On a visit to Pyongyang General Hospital, Kim lashed out at the construction committee for “serious problems with the economic organization for construction,” the official Korean central news agency said on Monday. Kim “reprimanded” the committee for not following the ruling party’s policies and accused it of a “sloppy” budget.

The tense field inspection comes less than three months before the 75th anniversary of the Korean Workers’ Party on October 10, which Kim had chosen in March as the symbolic end date. The project appears to have been affected by a shortage of construction materials, underscoring the difficulty it faces in improving living conditions while working under a US-led sanctions campaign designed to curb its nuclear program.

“It simply cannot do anything more than scold officials, or people would begin to question Kim’s legitimacy in meeting people’s needs,” said Cha Du-hyeogn, a visiting researcher at the Asan Institute for Policy Studies.

The country’s economy is at risk of shrinking 6% this year, according to Fitch Solutions, which would be its worst contraction since a historic famine more than two decades ago. The coronavirus, which prompted North Korea to close its borders in January, virtually eliminating what little legal trade it had, helped exacerbate the problem.
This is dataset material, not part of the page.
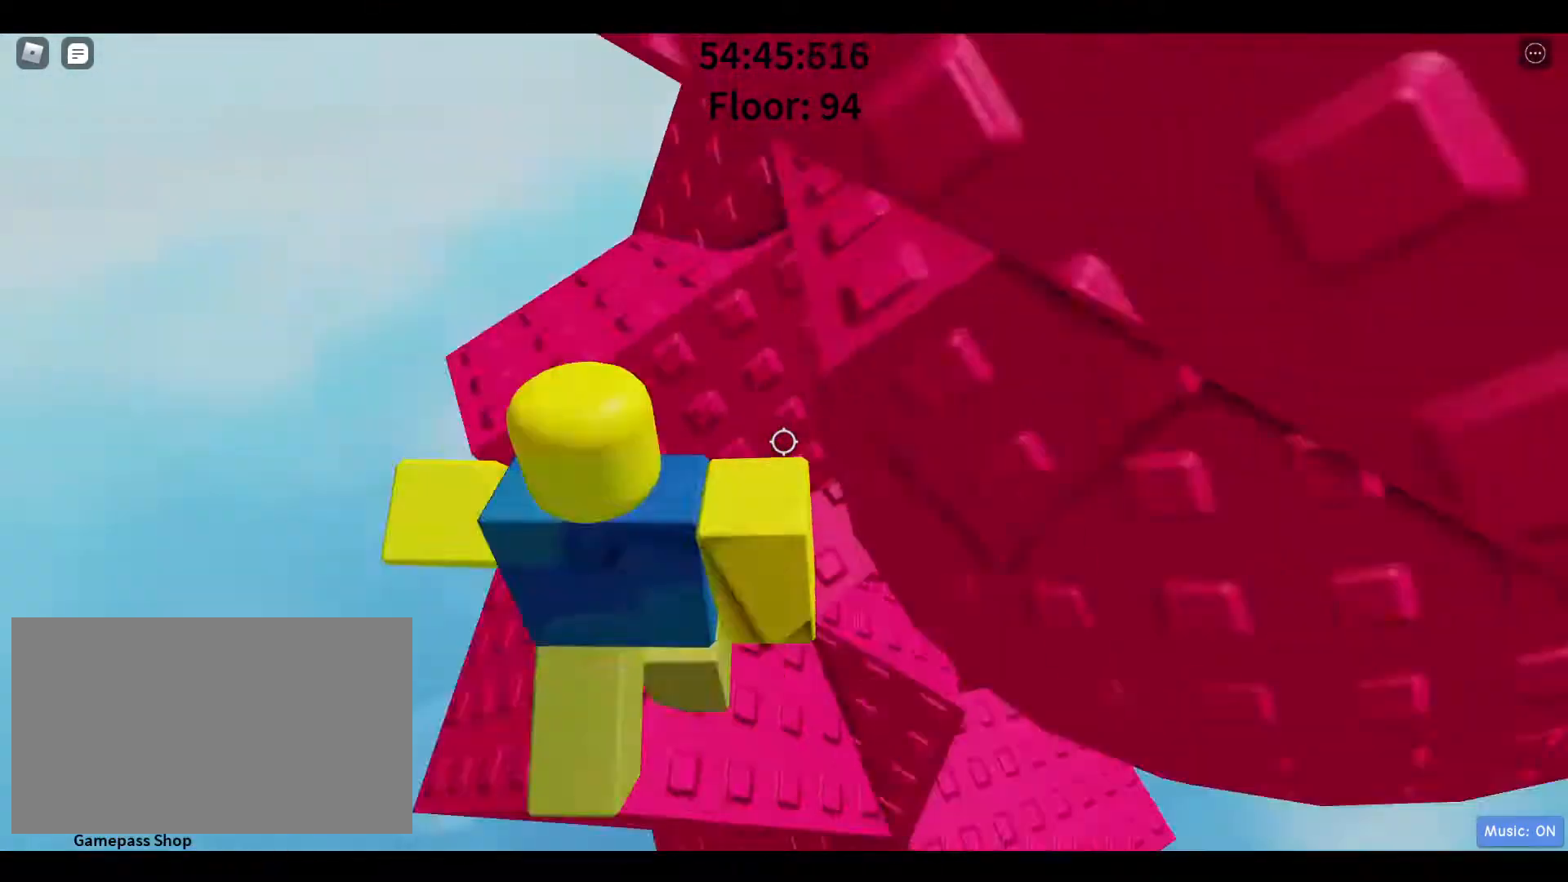
{"keys": [], "mouse": [], "events": [[100, "a", "up"]]}
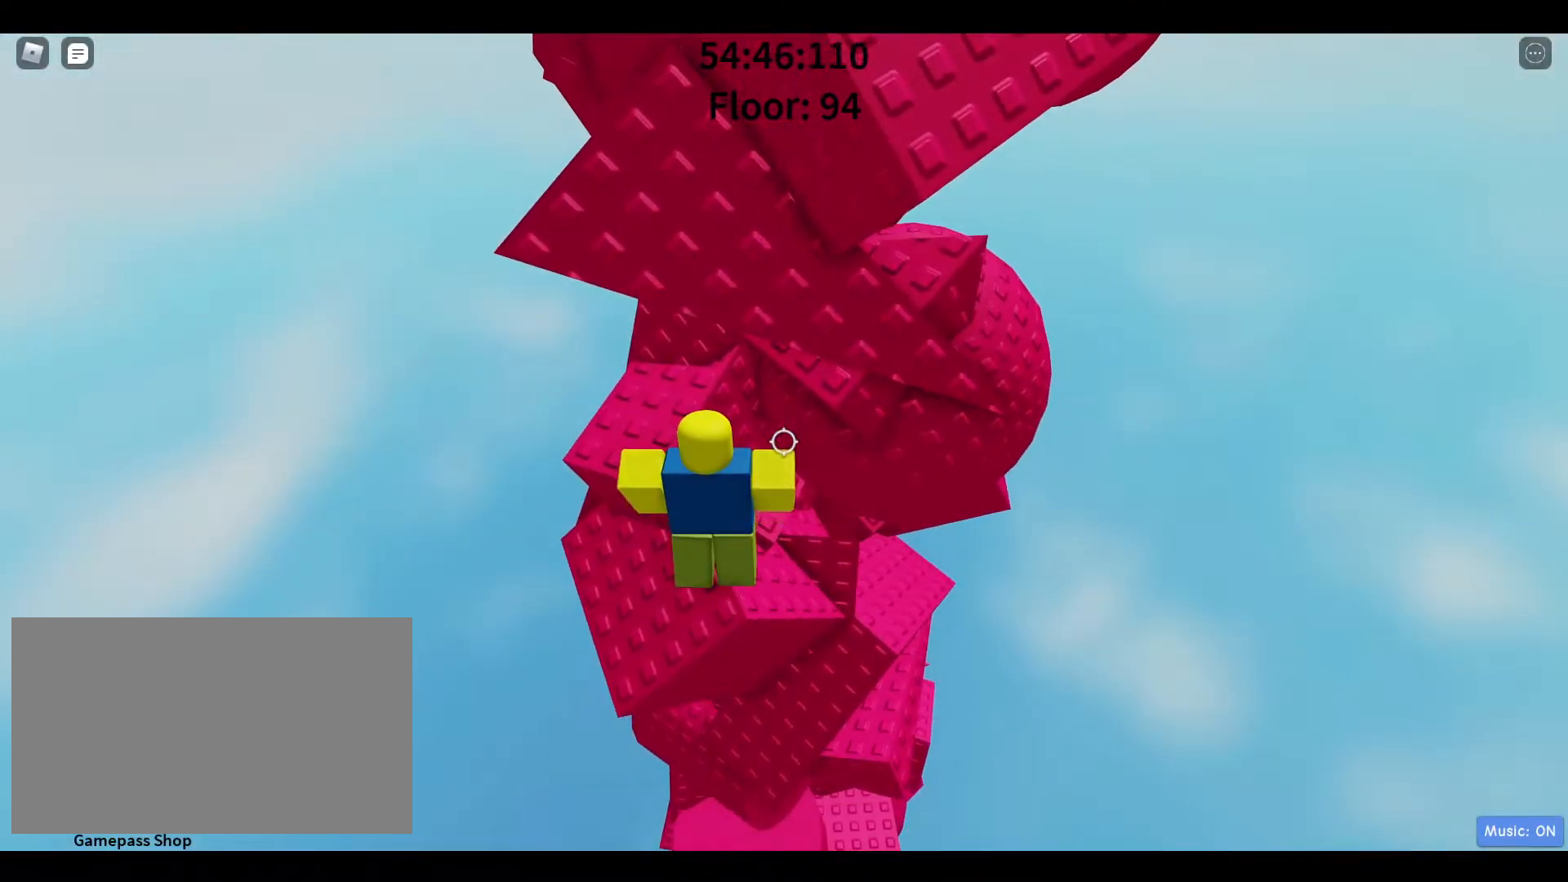
{"keys": ["space", "w"], "mouse": [], "events": [[117, "a", "down"], [167, "a", "up"], [350, "s", "down"], [433, "space", "down"], [433, "w", "down"], [483, "s", "up"]]}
North Korea economy graph [Bloomberg]
[Bloomberg]

More than two years after a series of summits with the President of the United States, Donald Trump, Xi Jinping of China and Moon Jae-in of South Korea, Kim has still not achieved the sanctions relief he wanted in exchange for offers. to curtail your nuclear weapons program. In addition to curbing North Korean imports of metals, machinery and petroleum products, the sanctions also restrict Kim’s access to foreign exchange.

The language that came out of a recent Central Military Commission meeting indicates that denuclearization is off the table for now for Kim, and his regime will continue to build its atomic arsenal, website 38 North said in a comment Monday. specializes in North Korea. .

The sanctions have made it difficult to send medical equipment to the Pyongyang General Hospital site, the NK News website reported last month. Kim has devoted two of his two dozen publicly announced trips this year to the twin tower installation, which covers an area of ​​60,000 square meters (650,000 square feet), roughly the size of the former World Trade Center site in Lower Manhattan.

Deficiencies

Kim’s other major construction project, the East Coast Wonsan-Kalma tourist area that includes more than 100 buildings, an airfield and a sports stadium, has made great strides in the past nine years, but remains unfinished. , apparently affected by a shortage of construction materials, 38 North reported in April, based on analysis of satellite images.

North Korea learned a lesson about the dangers of expensive construction when it started building the 105-story Ryugyong Hotel in 1987, and saw work stop for 16 years because of the costs of its completion on the building that dominates the Pyongyang skyline. They could have bankrupted the state. The regime under then-leader Kim Jong Il for a time took official photographs at the hotel. It has undergone a facelift but was never opened for guests.

Rachel Minyoung Lee, a former US government analyst specializing in North Korea, said Kim’s attention to the project seemed intended to demonstrate that he is a pragmatic and practical leader.

“North Korea probably needed to launch a feasible economic project: a smaller scale, but still symbolic,” said Lee. “Kim Jong Un clearly thought that building a hospital in the country’s capital met those conditions.”